ERIC Number: ED240940
Record Type: RIE
Publication Date: 1984
Reference Count: 0
Attitudes, Administrative Styles, and Outcomes.
Laughlin, J. Stanley
Administrator's Update, v5 n2 Spr 1984
The literature on administrative style is reviewed. Attention is directed to four basic concepts of administrative style: (1) the structured, classical, traditional model; (2) the participatory or employee-involved operation; (3) a more behavioral scientific style; and (4) the situational or environmental style. These ideas are more fully described, and it is proposed that even with various definitions of management styles in the literature, the key to a productive organizational system is the type of administrative style that directs the organization, not the organization that governs the people. If the organization is too autocratic, it may be because of the attitudes of the chief administrator. Based on the literature, a profile of an effective administrator is suggested.
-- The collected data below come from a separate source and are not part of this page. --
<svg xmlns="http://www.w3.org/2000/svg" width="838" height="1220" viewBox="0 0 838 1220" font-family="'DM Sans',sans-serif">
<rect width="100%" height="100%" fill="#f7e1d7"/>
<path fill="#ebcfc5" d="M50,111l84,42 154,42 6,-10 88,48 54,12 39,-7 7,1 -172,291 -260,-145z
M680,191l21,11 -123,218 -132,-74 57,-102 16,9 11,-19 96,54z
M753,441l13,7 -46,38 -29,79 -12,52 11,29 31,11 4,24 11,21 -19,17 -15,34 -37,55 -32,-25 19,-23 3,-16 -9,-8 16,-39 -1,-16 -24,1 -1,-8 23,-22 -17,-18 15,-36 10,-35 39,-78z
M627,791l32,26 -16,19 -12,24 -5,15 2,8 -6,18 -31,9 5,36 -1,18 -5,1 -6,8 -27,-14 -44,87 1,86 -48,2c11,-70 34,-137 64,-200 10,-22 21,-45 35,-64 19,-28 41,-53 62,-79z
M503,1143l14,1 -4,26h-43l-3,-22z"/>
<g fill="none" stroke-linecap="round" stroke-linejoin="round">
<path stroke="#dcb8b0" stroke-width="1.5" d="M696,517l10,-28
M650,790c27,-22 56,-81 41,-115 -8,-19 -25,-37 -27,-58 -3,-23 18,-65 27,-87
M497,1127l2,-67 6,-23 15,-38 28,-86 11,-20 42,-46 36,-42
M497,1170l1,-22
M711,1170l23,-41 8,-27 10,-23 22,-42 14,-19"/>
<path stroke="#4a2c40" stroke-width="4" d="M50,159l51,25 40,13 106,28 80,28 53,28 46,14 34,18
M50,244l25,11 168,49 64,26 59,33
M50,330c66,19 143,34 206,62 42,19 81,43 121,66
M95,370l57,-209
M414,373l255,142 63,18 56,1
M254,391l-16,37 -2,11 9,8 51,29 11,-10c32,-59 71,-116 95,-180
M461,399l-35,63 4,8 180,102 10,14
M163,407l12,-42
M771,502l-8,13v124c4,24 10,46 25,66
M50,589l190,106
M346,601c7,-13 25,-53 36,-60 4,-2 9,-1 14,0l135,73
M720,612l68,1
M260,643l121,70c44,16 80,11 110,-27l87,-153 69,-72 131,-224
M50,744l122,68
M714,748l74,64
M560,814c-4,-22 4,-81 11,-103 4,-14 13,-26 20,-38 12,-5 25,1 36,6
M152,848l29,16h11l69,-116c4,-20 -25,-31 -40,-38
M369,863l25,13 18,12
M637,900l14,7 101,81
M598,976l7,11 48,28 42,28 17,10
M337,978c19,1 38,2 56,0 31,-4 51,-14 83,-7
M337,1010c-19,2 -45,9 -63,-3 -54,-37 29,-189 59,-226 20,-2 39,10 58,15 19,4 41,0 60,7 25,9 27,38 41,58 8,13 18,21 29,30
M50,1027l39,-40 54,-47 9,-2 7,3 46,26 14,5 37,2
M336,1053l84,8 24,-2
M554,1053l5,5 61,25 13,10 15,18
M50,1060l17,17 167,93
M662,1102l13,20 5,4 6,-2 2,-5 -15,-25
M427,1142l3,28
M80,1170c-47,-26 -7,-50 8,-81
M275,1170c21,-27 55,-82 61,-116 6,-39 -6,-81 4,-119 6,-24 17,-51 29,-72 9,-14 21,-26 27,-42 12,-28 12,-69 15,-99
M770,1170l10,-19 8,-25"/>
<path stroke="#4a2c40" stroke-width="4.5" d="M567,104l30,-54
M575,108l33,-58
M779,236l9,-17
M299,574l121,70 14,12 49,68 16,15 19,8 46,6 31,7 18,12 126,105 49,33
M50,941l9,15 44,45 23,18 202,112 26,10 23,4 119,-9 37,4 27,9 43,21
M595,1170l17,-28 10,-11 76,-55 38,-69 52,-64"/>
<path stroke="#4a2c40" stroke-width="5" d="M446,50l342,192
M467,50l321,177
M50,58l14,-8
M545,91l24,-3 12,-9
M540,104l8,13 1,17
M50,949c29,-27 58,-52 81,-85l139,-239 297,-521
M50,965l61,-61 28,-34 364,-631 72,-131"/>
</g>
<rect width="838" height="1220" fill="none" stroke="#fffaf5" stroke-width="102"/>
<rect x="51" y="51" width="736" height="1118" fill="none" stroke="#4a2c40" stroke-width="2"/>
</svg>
An effective administrator communicates well; establishes clear directions; can motivate subordinates through shared participation, rewards, and morale boosting; develops and maintains an openness with employees; strives for excellence; and recognizes subordinates' behavioral patterns. (SW)
Descriptors: Administrator Attitudes, Administrator Role, College Administration, Higher Education, Interpersonal Competence, Interprofessional Relationship, Leadership Styles, Organizational Climate, Productivity
American Association of University Administrators, 1133 Fifteenth Street, Washington, DC 20005 ($2.00).
Publication Type: Collected Works - Serials; ERIC Publications
Education Level: N/A
Sponsor: National Inst. of Education (ED), Washington, DC.
Authoring Institution: ERIC Clearinghouse on Higher Education, Washington, DC.; American Association of Univ. Administrators, Washington, DC.